Ma stimò la crudel che ver’ me usasse
un modo d’impietà pur troppo pio,
se con armi d’Amor sol fea ch’io mora;
onde con gelosia mi assalse ancora.
   Quinci tra due mi tenne in foco e ’n gielo,
né sì né no nel cor mi sono intiero;
sembrava or per mio amore arder di zelo,
or altrove voltar l’animo altiero;
tanto (ch’ahi lasso) or si trovava in cielo
or cadea nell’abisso il mio pensiero,
quasi flutto di mar che ’n aspro verno
or è sovra le stelle or nell’inferno.
   La bella Eurilla al fine o che temesse
non l’un per l’altro mal fosse men forte,
o pur che, mossa da pietà, volesse
donar alla mia vita una sol morte,
s’armò tutta d’Amore, e quel ch’espresse
dolce guardo ver’ me fu di tal sorte,
ch’oprando in suo splendor virtù diverse,
m’illuminò la vista e ’l petto aperse.
   E così fummi de’ begl’occhi il giro
fólgore al colpo, al lampeggiar baleno,
che d’aureo lume i lumi miei s’empîro,
e s’empié il seno mio d’empio veneno.
Ma io, quasi l’augel ch’ha sol desiro
di bearsi del sole al bel sereno,
né cura che le piume arda a quel foco,
de la morte del cor mi dolsi poco.
   E perché gl’occhi miei quindi avean vita
nella luce d’Amor, le luci intesi;
et adorai l’alta beltà gradita
con la mente idolatra e i sensi accesi.
E ’n quell’estasi cara, onde rapita
restò l’anima mia, tant’oltre intesi,
che intese l’occhio mio l’almo splendore;
e mi fei di me stesso assai maggiore.
   Maggior mi feci alor quando in sua spera
viddi quasi il mio sol che ’l mondo onora;
e nella forma sua mirai più vera
quella vera beltà che m’innamora.
Più dirò che se scarso amor non era,
beato in tutto io divenia in quell’ora;
ma un riso aprì dal caro ciglio amato,
che troncò il fil del mio felice stato.
   Che qual fiamma per fiamma arde più assai,
tal il bel volto sfavillò nel riso,
e doppiò il lume, ond’io vinto restai
dal soverchio splendor di paradiso.
E tornando a me stesso indi trovai
le virtù fulminate e ’l cor conquiso;
e sentii il fiero incendio in ogni vena
tal che co’ sensi miei sentiva appena.
   Sentia, sol che le voglie innamorate,
l’inquieto bisbigliar e ’l moto ardente;
mille volte bramai chieder pietate
a lei, che di pietà colpo non sente.
Ma posi sempre il freno all’infiammate
voci, che spinse l’anima dolente;
e diedi volta al rapido desio,
ché del sospetto altrui sospetto ebb’io.
   Tacque dunque la lingua, e non parlâro
gl’occhi accorti, d’Amor facondi messi;
et in loro sermon le disser chiaro
tutti i tormenti miei sì gravi e spessi.
Leggiadro echo amoroso indi sembrâro
gl’occhi di lei quando parlâro anch’essi,
e disser sospirando a’ sospir miei:
Che possiam noi se duro ha il cor costei?

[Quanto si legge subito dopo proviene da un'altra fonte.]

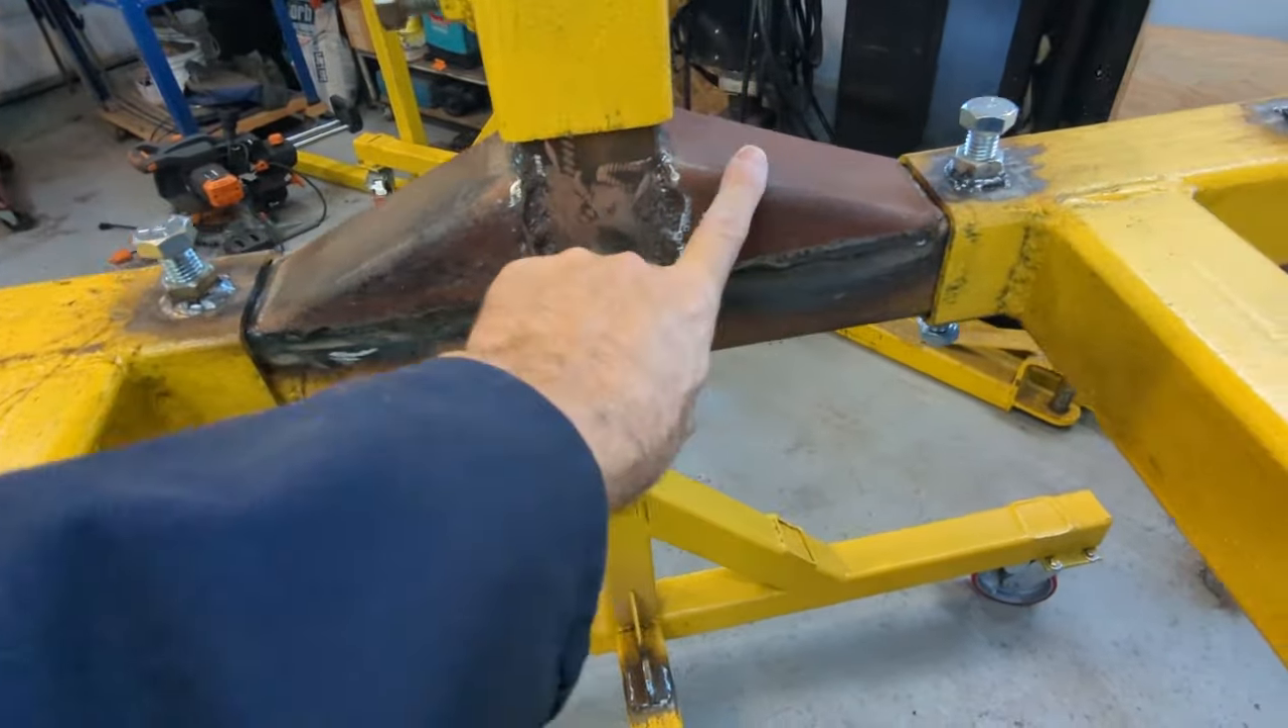Put the gussets on the hanger frame. A little different than the gussets that were in the plan.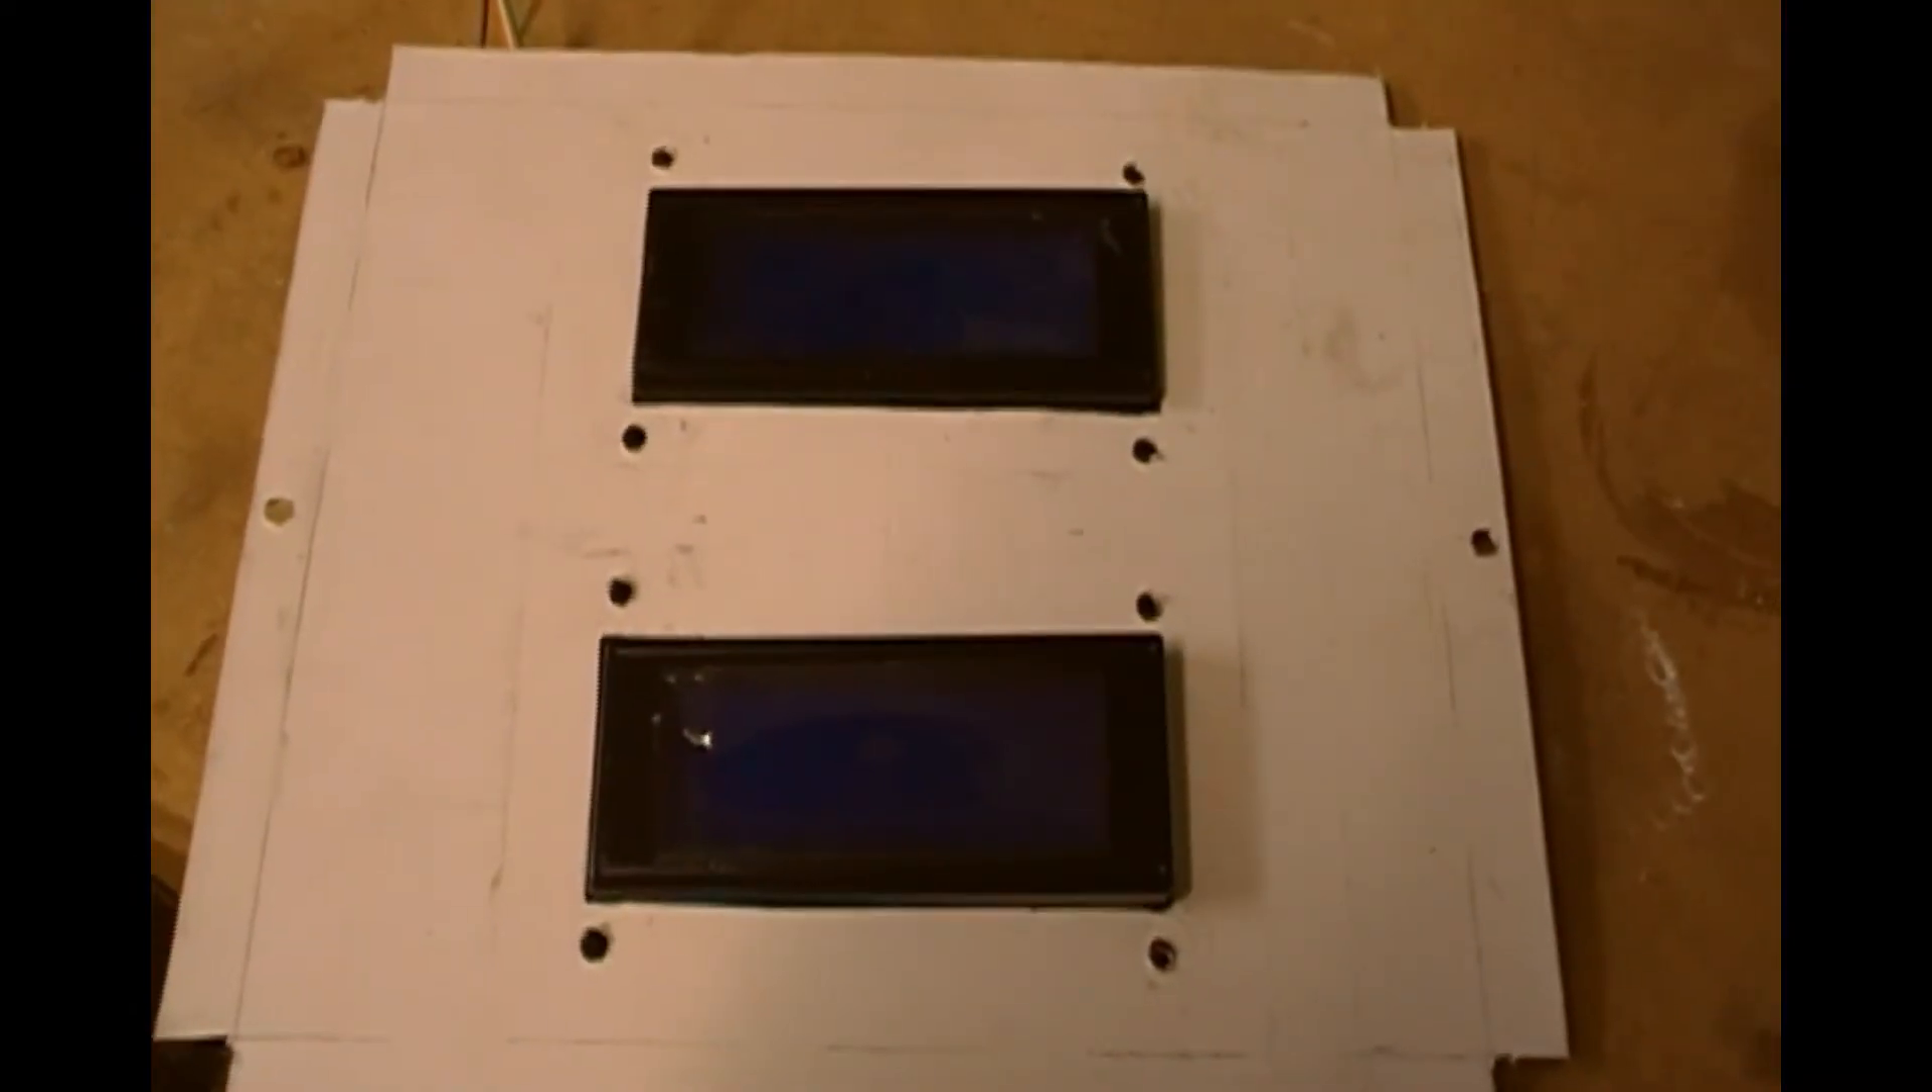I made sure that the LCD displays fit into the holes.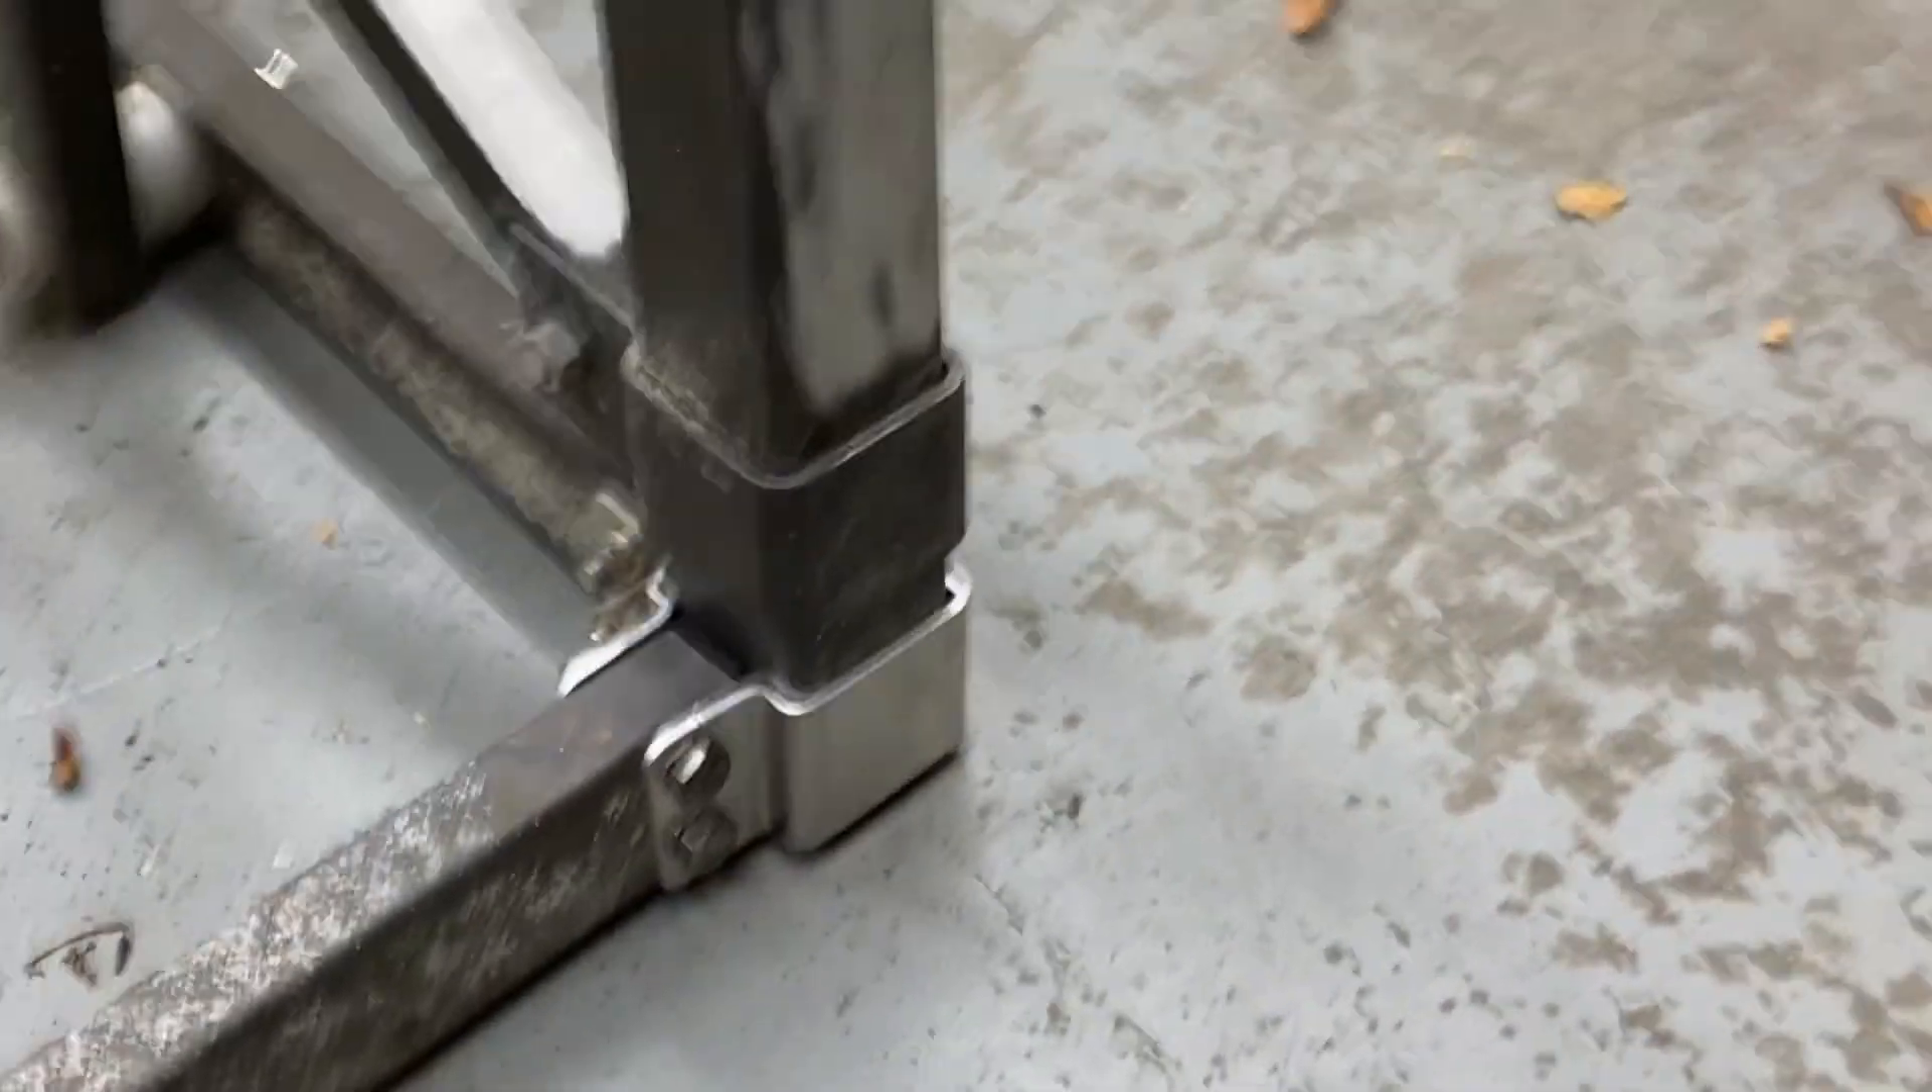All right, there you can see the larger bracket is installed on the outside and everything fits up just fine.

   Lasso, così vid’io che non accorda
l’aspetto col pensier, l’occhio col core;
e se di fuor mi ascolta, entro mi è sorda
questa bella e crudel maga d’Amore;
la qual se del mio sangue ha l’alma ingorda,
deh se ’l beva ben tosto il suo rigore;
né più omai fra la noia e fra il conforto
mi tenga in parte vivo e ’n tutto morto. —
   Così disse Florindo, e dir più avanti
volea dell’empia Eurilla e di se stesso;
ma restâr le parole in mezo ai pianti
morte, e morto dal duol restav’anch’esso.
Se non che rimirando a sé davanti
la morte e di sue pene il fin sì spesso,
di vitale allegrezza il cor diffuse;
poi nel carcer del sonno i lumi chiuse.

74: ‘viddi’, così nel testo. 84: [...] > di paradiso. 87: sento > sentii. 108: d’amore > d’Amore.